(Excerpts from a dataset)
────────────────────────────────────────

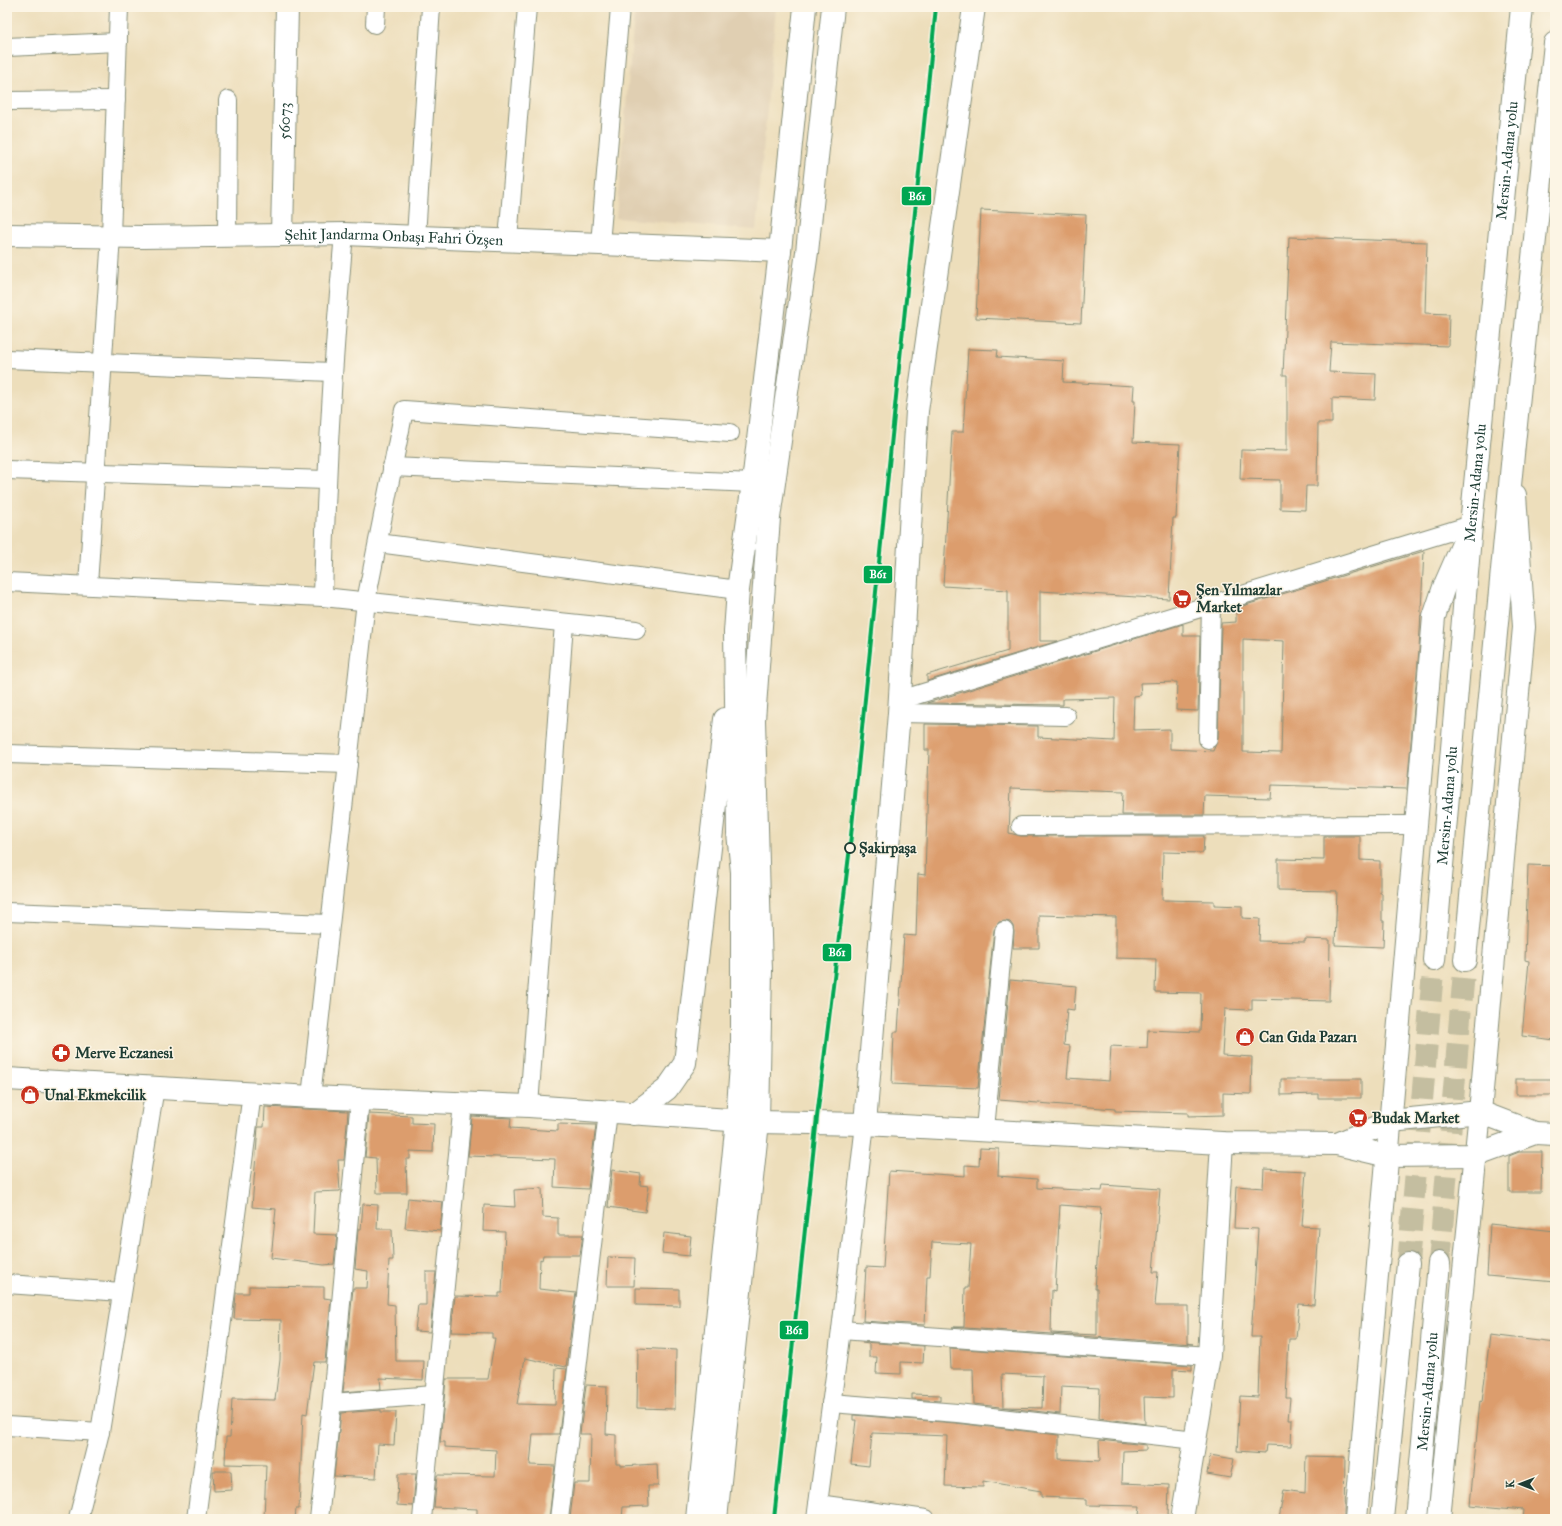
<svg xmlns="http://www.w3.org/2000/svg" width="1562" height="1526" viewBox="0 0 1562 1526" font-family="'IM FELL Great Primer',serif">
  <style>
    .built { fill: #e0cfb2 }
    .building { fill: #dc9d6d; fill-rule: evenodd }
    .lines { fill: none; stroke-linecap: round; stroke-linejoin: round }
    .highway-tunnel { stroke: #c4bea0; stroke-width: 22; stroke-dasharray: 22 11; stroke-linecap: butt }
    .street-casing { stroke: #868e78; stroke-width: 20 }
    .secondary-casing { stroke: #868e78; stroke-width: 24 }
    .highway-casing { stroke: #868e78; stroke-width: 24 }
    .street { stroke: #fff; stroke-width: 18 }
    .secondary { stroke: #fff; stroke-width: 22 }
    .highway { stroke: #fff; stroke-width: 22 }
    .rail-1-casing { stroke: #fcf5e5; stroke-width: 7 }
    .rail-1 { stroke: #00a651; stroke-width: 4 }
    .stop-dot { fill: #fcf5e5; stroke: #1f3d34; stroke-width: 2 }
    .labels { text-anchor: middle; stroke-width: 3; stroke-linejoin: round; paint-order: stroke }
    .street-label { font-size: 15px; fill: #1f3d34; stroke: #fcf5e5 }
    .poi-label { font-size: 15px; font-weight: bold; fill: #1f3d34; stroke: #fcf5e5; text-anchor: start }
    .stop-label { font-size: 15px; font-weight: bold; fill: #1f3d34; stroke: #fcf5e5; text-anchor: start }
    .line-badge { stroke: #fcf5e5; stroke-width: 1.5 }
    .badge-label { font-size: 11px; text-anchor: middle; font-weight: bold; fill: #fff }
  </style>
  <rect width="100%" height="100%" fill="#fcf5e5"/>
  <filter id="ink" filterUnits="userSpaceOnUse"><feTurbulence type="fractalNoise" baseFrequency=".025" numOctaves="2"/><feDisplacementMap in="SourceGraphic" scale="8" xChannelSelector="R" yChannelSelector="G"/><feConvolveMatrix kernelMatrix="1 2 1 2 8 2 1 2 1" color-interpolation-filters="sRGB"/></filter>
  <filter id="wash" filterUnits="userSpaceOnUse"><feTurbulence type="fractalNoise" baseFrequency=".012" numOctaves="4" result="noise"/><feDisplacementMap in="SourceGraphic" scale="16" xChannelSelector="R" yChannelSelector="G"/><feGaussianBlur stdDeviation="0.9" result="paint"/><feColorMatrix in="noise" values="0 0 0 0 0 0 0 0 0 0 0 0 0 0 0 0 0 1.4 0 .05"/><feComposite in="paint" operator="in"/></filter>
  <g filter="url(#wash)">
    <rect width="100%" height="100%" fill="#eddebb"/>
    <polygon class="built" points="635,7 776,7 756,230 616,218"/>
    <g id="blocks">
      <g class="building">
        <polygon points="981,210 1086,215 1081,323 976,318"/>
        <polygon points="1289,237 1427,242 1425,313 1449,314 1448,346 1331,342 1329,372 1376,374 1375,400 1332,398 1332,423 1318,423 1317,486 1306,486 1305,510 1280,509 1280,480 1240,479 1241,450 1287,451 1287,375 1283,375"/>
        <polygon points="968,349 998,350 997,357 1064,361 1063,382 1134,386 1133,401 1135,401 1133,442 1180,444 1176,518 1173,518 1169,599 1040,591 1040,641 1058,641 927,681 927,675 1008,651 1008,590 943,586 952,432 963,432"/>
        <path d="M1424,551L1419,650L1407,789L1271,785L1270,798L1205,796L1204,815H1122L1123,792L1011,788L1009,833L1021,836H1204L1203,853L1163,852L1162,900L1214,901V905L1242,906V918L1260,919L1259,941L1305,942V939L1330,940L1329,1001L1252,999V1010L1225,1009L1222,1055L1252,1057L1251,1094L1223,1093V1115L1188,1116V1113L1115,1111V1109L999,1100L1010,980L1076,986L1074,1010L1067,1009L1064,1045L1070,1046L1067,1078L1109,1081L1111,1046L1147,1048L1148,1030L1200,1032L1201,993L1155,992L1156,959L1116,958V917L1039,915V948H1013L1014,932L1013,926L1010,922L1005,921L999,922L994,930L978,1088L892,1084L894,1032H898L904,935L916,936L918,874L925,875L929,750H925V724L1038,726V737L1114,741L1115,698L1063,699V705L927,703L1183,624V636H1200L1198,711L1176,710L1177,682L1140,683L1141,695L1134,696L1133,730L1170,729V749L1213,751L1218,739L1221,623L1236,622V608ZM1243,639L1284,641L1281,753L1243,752Z"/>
        <polygon points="1324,836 1360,836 1360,860 1380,861 1380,893 1382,893 1382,921 1384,921 1383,947 1335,945 1337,891 1278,890 1278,859 1324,860"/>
        <polygon points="1528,865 1555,866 1555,1040 1522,1036 1529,961 1525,960"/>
        <polygon points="1281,1079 1361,1079 1361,1098 1318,1098 1318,1094 1281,1095"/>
        <rect x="1516" y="1079" width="39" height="16"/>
        <polygon points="265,1107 348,1111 344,1160 338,1160 340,1191 315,1192 313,1234 337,1235 334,1264 324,1265 271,1258 276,1209 252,1207 258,1127 264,1127"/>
        <polygon points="369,1114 412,1116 412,1123 434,1124 433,1152 410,1151 410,1159 406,1159 407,1193 377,1193 376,1158 365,1157"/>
        <polygon points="472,1116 511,1118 510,1128 558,1131 558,1124 596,1125 588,1189 554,1187 555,1159 468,1156"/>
        <path d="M980,1148L999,1149L998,1176L1037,1179V1188L1102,1191L1103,1185L1160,1189L1153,1272H1158L1155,1306H1188V1343L1193,1344L952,1327H964L965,1288H968L971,1244L932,1242L930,1276H927L925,1325L863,1321L866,1267L883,1268L889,1171L965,1176V1165L979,1166ZM1060,1205L1101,1208L1095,1289H1097V1335L1051,1333L1052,1290L1055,1291Z"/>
        <polygon points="1519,1152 1542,1152 1541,1192 1509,1192 1509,1156"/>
        <polygon points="1264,1169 1306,1171 1302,1226 1319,1227 1314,1305 1299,1304 1296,1339 1289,1339 1286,1398 1290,1398 1288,1420 1292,1420 1291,1446 1266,1445 1265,1453 1237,1451 1240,1396 1258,1397 1260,1337 1251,1337 1258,1229 1234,1228 1236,1186 1263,1188"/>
        <polygon points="612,1170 641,1174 640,1185 649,1186 645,1212 608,1207"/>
        <polygon points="542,1188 543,1217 558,1218 558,1235 583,1235 580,1255 543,1255 542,1260 540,1259 539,1289 576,1293 566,1367 525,1358 517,1404 555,1405 556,1368 567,1369 559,1434 533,1434 530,1465 555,1466 549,1519 477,1519 477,1509 434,1507 437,1475 495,1476 496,1450 445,1447 445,1442 440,1442 446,1379 488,1379 495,1338 492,1338 492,1333 451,1332 455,1296 499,1297 499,1293 502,1293 505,1232 483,1231 484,1205 515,1207 514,1190"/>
        <polygon points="408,1198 443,1202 440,1231 405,1228"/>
        <polygon points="363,1204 378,1205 377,1229 392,1229 393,1260 389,1260 387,1304 395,1305 396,1361 424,1361 423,1380 380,1378 381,1389 343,1392 353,1288 367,1288 368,1271 355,1269 358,1229 361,1229"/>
        <polygon points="1490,1224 1555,1231 1555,1282 1487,1276"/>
        <polygon points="664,1233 691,1236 689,1256 662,1253"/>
        <polygon points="608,1257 635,1258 634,1286 607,1286"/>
        <polygon points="426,1272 436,1272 430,1332 415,1331 418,1305 426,1305"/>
        <polygon points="249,1286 324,1287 324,1298 331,1299 325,1362 314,1362 307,1414 303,1413 299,1509 296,1509 295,1519 264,1519 266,1465 225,1464 226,1437 230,1437 232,1399 275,1400 280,1360 281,1320 234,1319 236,1293 249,1293"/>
        <polygon points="636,1288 679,1289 679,1306 636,1305"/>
        <polygon points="1490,1335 1555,1343 1555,1519 1523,1519 1524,1510 1470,1505 1480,1401 1482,1402"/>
        <polygon points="862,1342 924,1346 923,1363 901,1362 901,1374 876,1373 877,1357 869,1357 869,1344 862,1343"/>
        <polygon points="638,1348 676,1350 675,1409 637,1408"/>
        <path d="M950,1348L1192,1365V1370L1173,1369V1398L1144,1397L1145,1424L1099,1418L1100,1388L1061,1386L1060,1414L974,1404L973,1369H951ZM1002,1374L1043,1376L1042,1408L1003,1407Z"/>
        <polygon points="586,1385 607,1386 606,1434 616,1435 616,1464 621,1464 621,1466 657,1464 658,1486 648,1486 649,1506 623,1507 622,1519 570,1519 574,1483 590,1483 591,1434 580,1434"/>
        <polygon points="912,1394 940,1395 940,1401 912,1399"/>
        <polygon points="381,1410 381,1412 396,1412 394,1445 378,1444 376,1478 334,1476 341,1413"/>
        <polygon points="853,1415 956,1423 1059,1435 1059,1459 1100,1461 1099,1440 1146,1445 1146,1450 1123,1451 1122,1483 1169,1485 1168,1516 1139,1515 1140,1506 1087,1505 1087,1499 1041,1497 1041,1491 983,1481 983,1487 945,1486 947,1436 872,1433 869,1466 851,1464 856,1420 853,1420"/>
        <polygon points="1210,1455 1234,1459 1230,1478 1207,1474"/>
        <polygon points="1306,1456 1345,1457 1344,1519 1279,1519 1284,1490 1305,1493"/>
        <polygon points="213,1471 231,1471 232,1490 214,1491"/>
        <polygon points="398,1474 416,1474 413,1506 397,1505"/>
      </g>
    </g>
  </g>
  <g filter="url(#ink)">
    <use href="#blocks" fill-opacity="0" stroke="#868e78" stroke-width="1"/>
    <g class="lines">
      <g class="highway-tunnel">
        <polyline points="1439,1263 1465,960"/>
        <polyline points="1408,1264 1434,960"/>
      </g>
      <defs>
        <g id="street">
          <polyline points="375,24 376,7"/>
          <polyline points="7,47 118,42"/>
          <polyline points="7,101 116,100"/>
          <polyline points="227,235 228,100"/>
          <polyline points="416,236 431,7"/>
          <polyline points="508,240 527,7"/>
          <polyline points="600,244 620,7"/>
          <polyline points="7,359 332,372"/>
          <polyline points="392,467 753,483"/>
          <polyline points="7,470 326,480"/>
          <polyline points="378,543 738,590"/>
          <polyline points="7,582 323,597 636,630"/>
          <polyline points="88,585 111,236 119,7"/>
          <path d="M323,597C326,475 333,355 344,234"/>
          <polyline points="900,700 1471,525"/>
          <polyline points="899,713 1066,716"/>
          <polyline points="1208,739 1211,605"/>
          <polyline points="7,754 348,764"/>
          <polyline points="1021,826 1416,825"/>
          <polyline points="7,912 330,924"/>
          <polyline points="311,1097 366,601 404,410 730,433"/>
          <polyline points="529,1106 564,623"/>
          <polyline points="985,1129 1004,931"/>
          <polyline points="7,1284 122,1292"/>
          <polyline points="841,1330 1209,1356"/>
          <polyline points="332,1403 434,1395"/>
          <polyline points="831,1403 957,1413 1196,1440"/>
          <polyline points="7,1426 100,1432"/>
          <polyline points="818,1504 926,1519"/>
          <polyline points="78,1519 100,1432 155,1087"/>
          <polyline points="196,1519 252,1093"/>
          <polyline points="319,1519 330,1421 360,1099"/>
          <polyline points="422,1519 463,1103"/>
          <polyline points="559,1519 608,1112"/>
          <polyline points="816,1519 841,1330 865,1124"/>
        </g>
        <g id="secondary">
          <path id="s1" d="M282,234L287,7"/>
          <path id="s2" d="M7,235L143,237L344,234L780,251"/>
          <polyline points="7,1079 311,1097 529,1106 758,1122 865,1124 1222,1143 1337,1144 1388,1156 1475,1155 1535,1133"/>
          <polyline points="634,1114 667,1089 685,1063 725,719"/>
          <polyline points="865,1124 899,713 917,411 974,7"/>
          <polyline points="1337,1144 1391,1121 1480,1112 1535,1133 1555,1134"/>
          <polyline points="697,1519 737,1120 742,1051 742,872 738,833 735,632 738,590 753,483 780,251 805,7"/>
          <polyline points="716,1519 758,1122 761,971 754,720 769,518 807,252 833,7"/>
          <polyline points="1182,1519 1209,1356 1222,1143"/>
          <polyline points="1356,1519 1434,617 1444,587 1469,530"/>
          <polyline points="1439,1519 1480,1112 1524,627 1515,495"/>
        </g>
        <g id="highway">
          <path id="s3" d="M1434,960L1471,525L1522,7"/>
          <polyline points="1465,960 1513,454 1555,43"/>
          <polyline points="1382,1519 1408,1264"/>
          <path id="s4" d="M1416,1519L1439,1263"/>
        </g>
      </defs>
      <use href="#street" class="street-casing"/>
      <use href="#secondary" class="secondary-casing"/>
      <use href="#highway" class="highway-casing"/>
      <use href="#street" class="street"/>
      <use href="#secondary" class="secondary"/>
      <use href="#highway" class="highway"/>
      <defs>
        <polyline id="rail-1" points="774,1519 817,1117 849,855 936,7"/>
      </defs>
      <use href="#rail-1" class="rail-1-casing"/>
      <use href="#rail-1" class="rail-1"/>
    </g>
  </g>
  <defs>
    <symbol id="supermarket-disc" viewBox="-11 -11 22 22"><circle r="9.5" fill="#c8321e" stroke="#fcf5e5"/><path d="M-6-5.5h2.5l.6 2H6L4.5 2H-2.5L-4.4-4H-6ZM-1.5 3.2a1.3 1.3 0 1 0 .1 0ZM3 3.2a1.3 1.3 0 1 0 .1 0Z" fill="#fff"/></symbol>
    <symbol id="shop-disc" viewBox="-11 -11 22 22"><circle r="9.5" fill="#c8321e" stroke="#fcf5e5"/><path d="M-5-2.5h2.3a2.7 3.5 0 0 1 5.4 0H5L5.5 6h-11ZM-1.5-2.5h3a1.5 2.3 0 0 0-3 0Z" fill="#fff"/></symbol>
    <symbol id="pharmacy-disc" viewBox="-11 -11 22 22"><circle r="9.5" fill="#c8321e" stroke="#fcf5e5"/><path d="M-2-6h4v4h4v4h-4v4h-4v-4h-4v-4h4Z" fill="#fff"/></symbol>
  </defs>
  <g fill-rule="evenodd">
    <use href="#supermarket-disc" x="1171" y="588" width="22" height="22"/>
    <use href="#shop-disc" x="1234" y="1026" width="22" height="22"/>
    <use href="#pharmacy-disc" x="50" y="1042" width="22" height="22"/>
    <use href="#shop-disc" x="19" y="1084" width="22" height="22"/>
    <use href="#supermarket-disc" x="1347" y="1107" width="22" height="22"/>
  </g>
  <circle class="stop-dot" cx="850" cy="848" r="5"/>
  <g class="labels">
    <g class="street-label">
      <text dy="5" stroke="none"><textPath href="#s1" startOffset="113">56073</textPath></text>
      <text dy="5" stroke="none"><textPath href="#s3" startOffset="803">Mersin-Adana yolu</textPath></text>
      <text dy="5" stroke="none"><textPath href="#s2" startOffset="387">Şehit Jandarma Onbaşı Fahri Özşen</textPath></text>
      <text dy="5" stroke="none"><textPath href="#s3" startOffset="479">Mersin-Adana yolu</textPath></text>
      <text dy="5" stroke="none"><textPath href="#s3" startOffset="155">Mersin-Adana yolu</textPath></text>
      <text dy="5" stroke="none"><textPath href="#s4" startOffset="128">Mersin-Adana yolu</textPath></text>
    </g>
    <g class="poi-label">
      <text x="1196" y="595">Şen Yılmazlar<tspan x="1196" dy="17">Market</tspan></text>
      <text x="1259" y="1042">Can Gıda Pazarı</text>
      <text x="75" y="1058">Merve Eczanesi</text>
      <text x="44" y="1100">Unal Ekmekcilik</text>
      <text x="1372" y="1123">Budak Market</text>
    </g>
    <g class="stop-label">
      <text x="859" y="853">Şakirpaşa</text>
    </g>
  </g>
  <g class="line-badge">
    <rect x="901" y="186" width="31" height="20" rx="4" fill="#00a651"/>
    <rect x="863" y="565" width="30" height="19" rx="4" fill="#00a651"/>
    <rect x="822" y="943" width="30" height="19" rx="4" fill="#00a651"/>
    <rect x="779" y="1320" width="30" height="20" rx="4" fill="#00a651"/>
  </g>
  <g class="badge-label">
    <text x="917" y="200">B61</text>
    <text x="878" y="578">B61</text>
    <text x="837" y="956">B61</text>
    <text x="794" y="1334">B61</text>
  </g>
  <rect width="1562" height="1526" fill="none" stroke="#fcf5e5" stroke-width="24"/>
  <g transform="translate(1520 1484) rotate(270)" stroke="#fcf5e5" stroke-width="3" paint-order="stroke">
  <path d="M0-3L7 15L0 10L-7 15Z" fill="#1f3d34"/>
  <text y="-6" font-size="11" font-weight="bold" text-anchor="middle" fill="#1f3d34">K</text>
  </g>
</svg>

────────────────────────────────────────

* _What the task requires_
When a line of the data holds the string "lines", pick it out and copy it.

* _Task result_
    .lines { fill: none; stroke-linecap: round; stroke-linejoin: round }
    <g class="lines">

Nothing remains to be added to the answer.